(SUPPLIED PASSAGE):
<<<<

Following up from the  initial meeting initiated by the Conservative Party in November 2008 – when Infosecurity were asked to create an information security working group to act as an advisory panel to the political Party – the independent panel of industry association leaders were asked to return to Parliament and give a presentation.

The focus of the presentation was current problems and impact, and the roles and responsibilities of the government in relation to protecting our data. Attendees included John Colley, managing director, (ISC)2; Adrian Davis, senior research consultant, ISF; Sarb Sembhi, president ISACA London; Gerry O’Neill, CEO of IISP; Geoff Harris, president of ISSA UK and Eleanor Dallaway, editor of Infosecurity.

It was agreed by the panel that the current government’s shortcomings could be simplified into a short, but by no means exhaustive list:

  • Lack of awareness, caused by lack of education
  • Poorly understood responsibilities
  • Bad implementation
  • Too much focus on technology

“We need to get away from people thinking that [our information security problems] are about the complications of pressing buttons on computers. It’s all about people”, Eleanor Laing agreed, insisting that the list of shortcomings had “hit the nail on the head”.

>>>>

(INFORMATION SHOWN):
<<<<

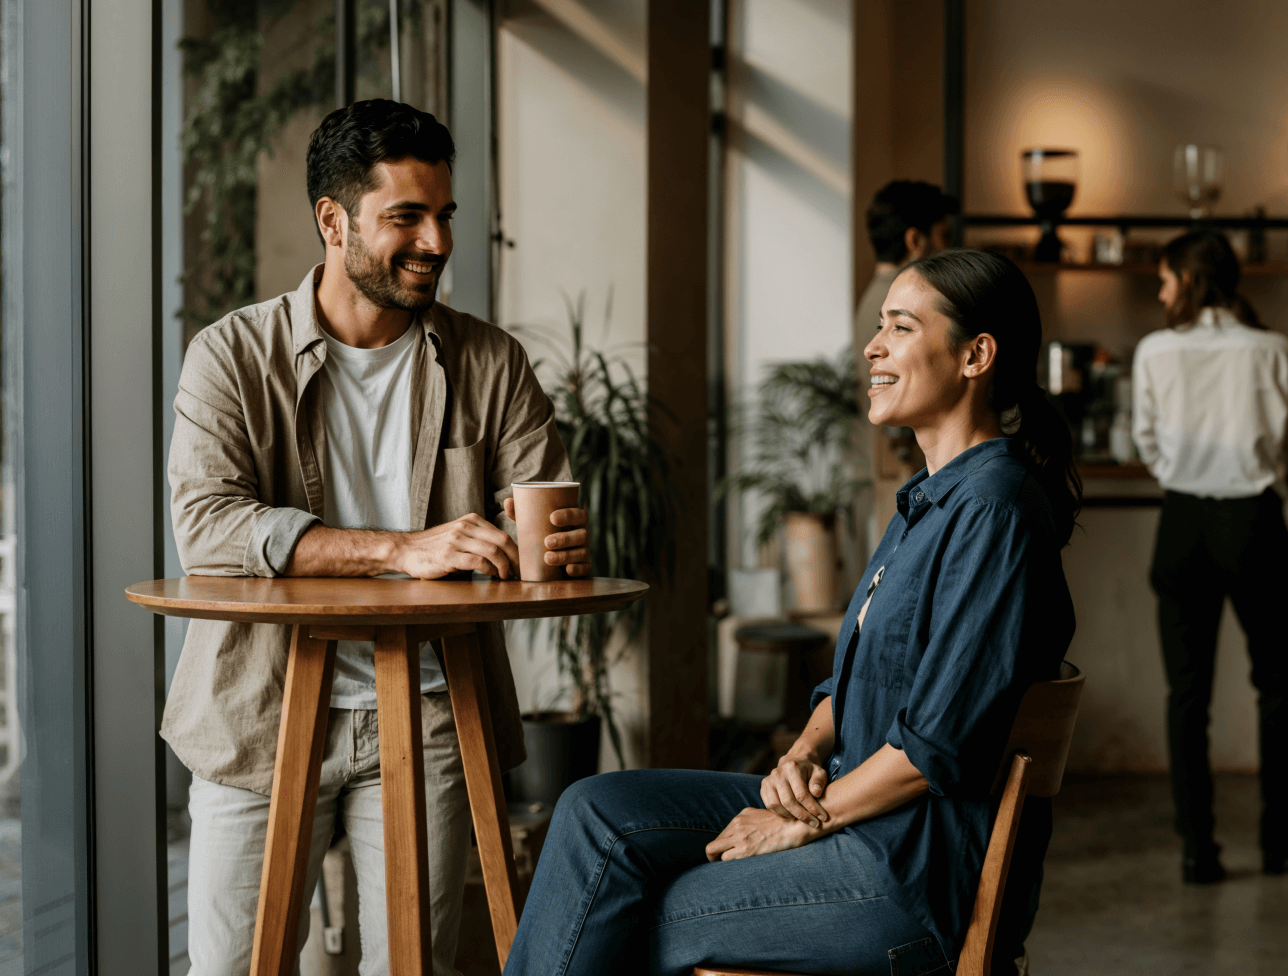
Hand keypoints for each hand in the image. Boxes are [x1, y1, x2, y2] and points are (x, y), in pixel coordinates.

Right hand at [393, 513, 520, 578]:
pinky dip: (488, 570)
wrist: (406, 550)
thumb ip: (478, 540)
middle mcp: (465, 527)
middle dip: (515, 559)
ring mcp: (456, 540)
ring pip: (492, 550)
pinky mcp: (448, 555)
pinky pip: (477, 561)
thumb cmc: (435, 547)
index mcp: (471, 520)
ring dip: (504, 566)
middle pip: (502, 540)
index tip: (521, 564)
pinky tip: (490, 575)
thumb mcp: (459, 536)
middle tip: (519, 572)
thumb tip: (505, 557)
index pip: (502, 533)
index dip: (516, 550)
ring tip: (505, 576)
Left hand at [503, 498, 591, 577]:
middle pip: (581, 534)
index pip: (578, 514)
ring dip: (565, 555)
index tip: (552, 518)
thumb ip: (520, 512)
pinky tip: (567, 570)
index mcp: (575, 520)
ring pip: (581, 552)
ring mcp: (584, 551)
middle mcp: (582, 534)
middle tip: (547, 542)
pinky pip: (585, 568)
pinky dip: (577, 569)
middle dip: (564, 538)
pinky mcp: (584, 566)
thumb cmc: (541, 534)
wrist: (548, 558)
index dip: (568, 515)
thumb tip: (508, 502)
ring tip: (547, 558)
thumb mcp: (532, 523)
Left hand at [704, 807, 816, 861]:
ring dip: (723, 863)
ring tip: (733, 871)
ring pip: (716, 854)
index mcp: (741, 817)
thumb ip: (749, 823)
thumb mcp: (762, 816)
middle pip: (713, 846)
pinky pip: (727, 861)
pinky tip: (740, 871)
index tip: (726, 856)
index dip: (722, 848)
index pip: (722, 836)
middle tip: (722, 868)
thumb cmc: (784, 825)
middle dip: (714, 858)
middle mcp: (737, 825)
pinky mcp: (746, 850)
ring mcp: (740, 838)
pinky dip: (731, 867)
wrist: (795, 826)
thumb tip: (741, 835)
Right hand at [761, 754, 829, 826]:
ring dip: (790, 816)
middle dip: (803, 816)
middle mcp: (778, 773)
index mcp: (792, 768)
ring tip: (802, 819)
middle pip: (788, 802)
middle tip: (814, 823)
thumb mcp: (819, 772)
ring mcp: (768, 780)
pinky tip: (792, 815)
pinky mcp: (763, 787)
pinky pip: (769, 805)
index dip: (812, 808)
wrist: (794, 763)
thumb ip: (819, 782)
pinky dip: (780, 814)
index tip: (822, 817)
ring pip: (776, 805)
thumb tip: (816, 793)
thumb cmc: (809, 771)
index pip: (801, 794)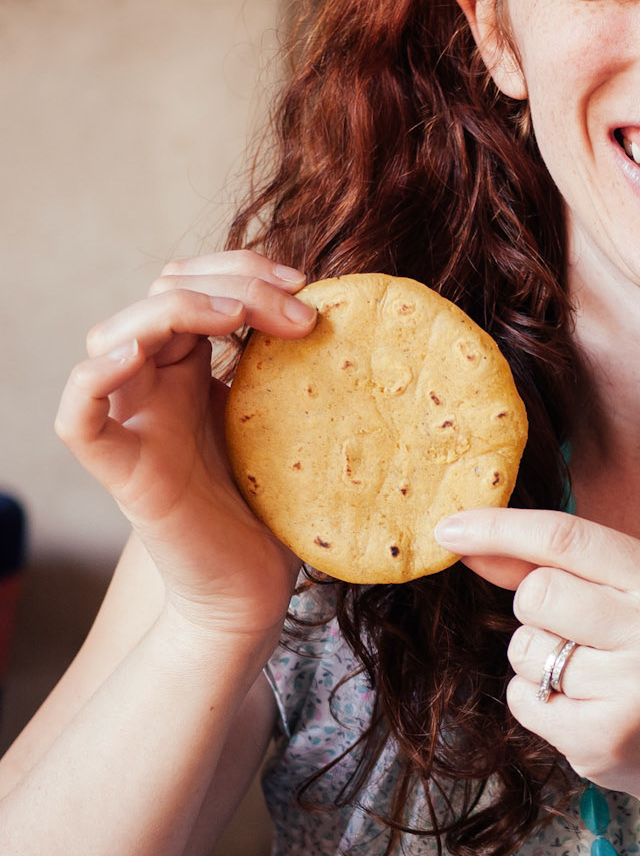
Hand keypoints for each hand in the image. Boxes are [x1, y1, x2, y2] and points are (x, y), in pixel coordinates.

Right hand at [56, 252, 316, 639]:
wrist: (254, 587)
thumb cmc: (276, 506)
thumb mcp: (290, 417)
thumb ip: (293, 366)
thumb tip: (345, 309)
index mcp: (191, 367)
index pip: (192, 281)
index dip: (243, 267)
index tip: (307, 287)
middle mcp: (155, 385)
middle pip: (160, 293)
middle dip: (232, 284)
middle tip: (302, 312)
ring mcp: (134, 424)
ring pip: (112, 334)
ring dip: (177, 308)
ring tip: (238, 320)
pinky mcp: (123, 472)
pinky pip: (78, 416)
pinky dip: (95, 378)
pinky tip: (137, 355)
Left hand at [434, 509, 639, 803]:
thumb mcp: (619, 596)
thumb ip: (546, 565)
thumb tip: (464, 538)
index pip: (566, 537)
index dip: (499, 528)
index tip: (448, 528)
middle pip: (537, 592)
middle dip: (532, 609)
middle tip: (572, 632)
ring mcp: (634, 689)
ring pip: (524, 648)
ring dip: (534, 659)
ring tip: (584, 675)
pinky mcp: (605, 737)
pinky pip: (522, 698)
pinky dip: (534, 700)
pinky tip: (579, 707)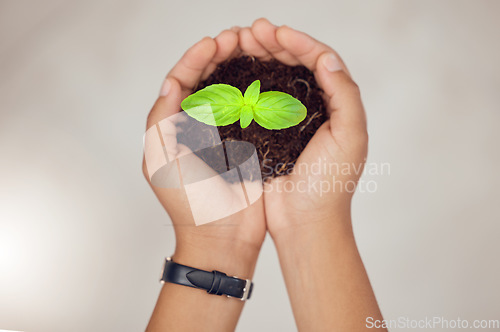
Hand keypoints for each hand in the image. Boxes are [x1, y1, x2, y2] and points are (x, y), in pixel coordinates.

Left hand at [142, 29, 265, 274]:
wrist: (223, 236)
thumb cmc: (190, 203)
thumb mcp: (162, 160)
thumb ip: (161, 120)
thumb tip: (171, 83)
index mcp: (174, 129)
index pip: (181, 83)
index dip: (195, 60)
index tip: (213, 44)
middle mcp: (199, 127)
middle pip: (207, 81)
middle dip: (219, 57)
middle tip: (236, 38)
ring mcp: (225, 134)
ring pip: (230, 91)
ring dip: (239, 67)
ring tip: (251, 47)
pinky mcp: (250, 143)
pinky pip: (252, 110)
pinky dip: (258, 90)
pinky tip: (266, 74)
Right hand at [238, 19, 367, 237]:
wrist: (304, 221)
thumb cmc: (330, 184)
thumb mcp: (349, 136)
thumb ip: (345, 94)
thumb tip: (327, 57)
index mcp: (336, 106)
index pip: (319, 61)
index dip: (298, 43)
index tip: (276, 32)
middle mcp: (313, 109)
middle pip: (293, 65)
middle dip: (273, 44)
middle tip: (251, 31)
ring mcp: (287, 121)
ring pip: (273, 79)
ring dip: (258, 58)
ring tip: (239, 42)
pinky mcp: (266, 135)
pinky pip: (255, 102)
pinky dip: (244, 84)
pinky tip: (232, 73)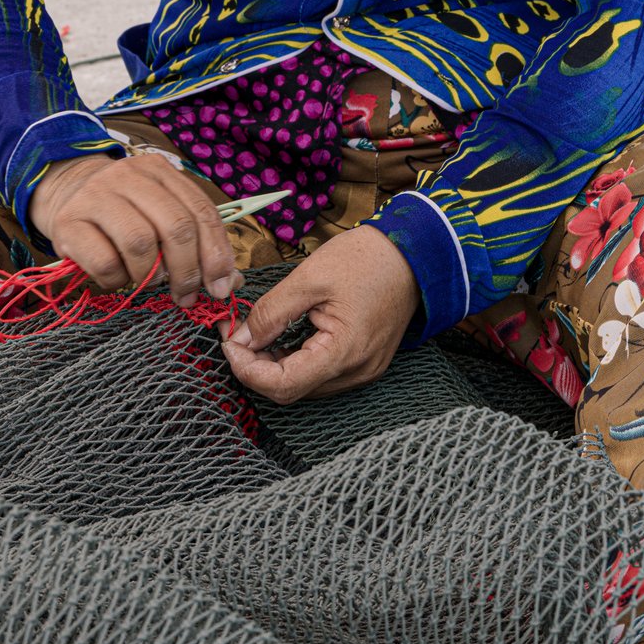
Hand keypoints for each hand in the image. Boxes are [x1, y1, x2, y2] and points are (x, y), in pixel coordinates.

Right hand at [28, 152, 237, 305]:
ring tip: (148, 282)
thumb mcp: (159, 216)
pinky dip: (118, 280)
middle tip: (185, 296)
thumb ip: (195, 242)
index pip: (201, 211)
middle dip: (188, 270)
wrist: (63, 194)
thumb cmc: (122, 213)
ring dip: (151, 276)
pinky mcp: (69, 222)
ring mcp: (96, 196)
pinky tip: (117, 277)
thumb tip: (231, 282)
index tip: (220, 287)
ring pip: (140, 243)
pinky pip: (106, 262)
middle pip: (176, 226)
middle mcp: (129, 176)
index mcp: (159, 171)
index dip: (217, 254)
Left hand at [224, 226, 417, 403]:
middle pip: (292, 390)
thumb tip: (241, 337)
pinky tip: (282, 340)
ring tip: (256, 335)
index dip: (248, 370)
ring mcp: (364, 370)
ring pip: (304, 385)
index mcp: (345, 351)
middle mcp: (356, 371)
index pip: (283, 384)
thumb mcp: (309, 277)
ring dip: (274, 367)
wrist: (414, 253)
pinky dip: (295, 362)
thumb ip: (271, 312)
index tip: (229, 343)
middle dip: (256, 368)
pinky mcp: (364, 363)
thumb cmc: (368, 259)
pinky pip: (320, 375)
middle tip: (235, 335)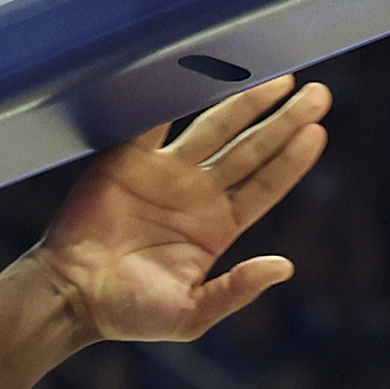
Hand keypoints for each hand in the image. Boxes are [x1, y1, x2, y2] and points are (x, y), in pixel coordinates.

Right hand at [29, 77, 330, 342]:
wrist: (71, 295)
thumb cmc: (130, 313)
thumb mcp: (191, 314)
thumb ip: (236, 289)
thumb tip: (284, 267)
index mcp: (218, 227)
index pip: (266, 185)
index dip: (292, 160)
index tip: (317, 133)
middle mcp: (198, 194)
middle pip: (252, 149)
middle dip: (284, 121)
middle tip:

>>>>

(REQUIRED TASKS):
• a. Quote the information security passage from "Following up from" to "give a presentation.".
• b. According to the information security passage, what causes the lack of awareness that the panel listed among the government's shortcomings? Answer in one to three sentences.
• c. Write what follows the last sentence of the information security passage, carrying the account of the Parliament presentation forward.

(RESPONSE LIST):
• a.
Following up from the  initial meeting initiated by the Conservative Party in November 2008 – when Infosecurity were asked to create an information security working group to act as an advisory panel to the political Party – the independent panel of industry association leaders were asked to return to Parliament and give a presentation.

• b. The panel attributed the lack of awareness to a lack of education.

• c.
“Technology is often seen, and sold, as the easy route” said Davis. Colley agreed, arguing, “It is generally wrongly accepted that technology will change everything”.

The impact of the government’s failure to protect our data is “public loss of confidence in the government and banking world”, said Colley. “It’s an expensive disruption to ‘business as usual’ in terms of both money and time”.

Needs must

While data breaches and information security failures are by no means restricted to the public sector, it’s of upmost importance that the government get data security right as it is “custodian of a lot of different information”, said Colley.

Eleanor Laing agreed. “The government requires information of people. It’s not a choice matter. Therefore, there must be a duty to safeguard that information”.

Davis emphasised the government’s obligation to not only secure our data, but ensure that “they have the correct information, and maintain the correct information over a period of time. The government has a duty not to be sharing any information unduly; whether it’s within the government or the people that they outsource to.”

The topic of legislation once again came under scrutiny, and was highlighted in the presentation as one of the roles of government.

“Don’t legislate around technology” insisted Davis. “By the time the law comes into force, technology will have changed and you’ll never keep up with it. Use principles for the basis of any regulation or legislation – and make sure it’s proportionate”.

Role model

It was agreed unanimously that the government must act as a role model for the sector, which could be achieved by advancing professionalism and demonstrating skills, knowledge and competencies in the field.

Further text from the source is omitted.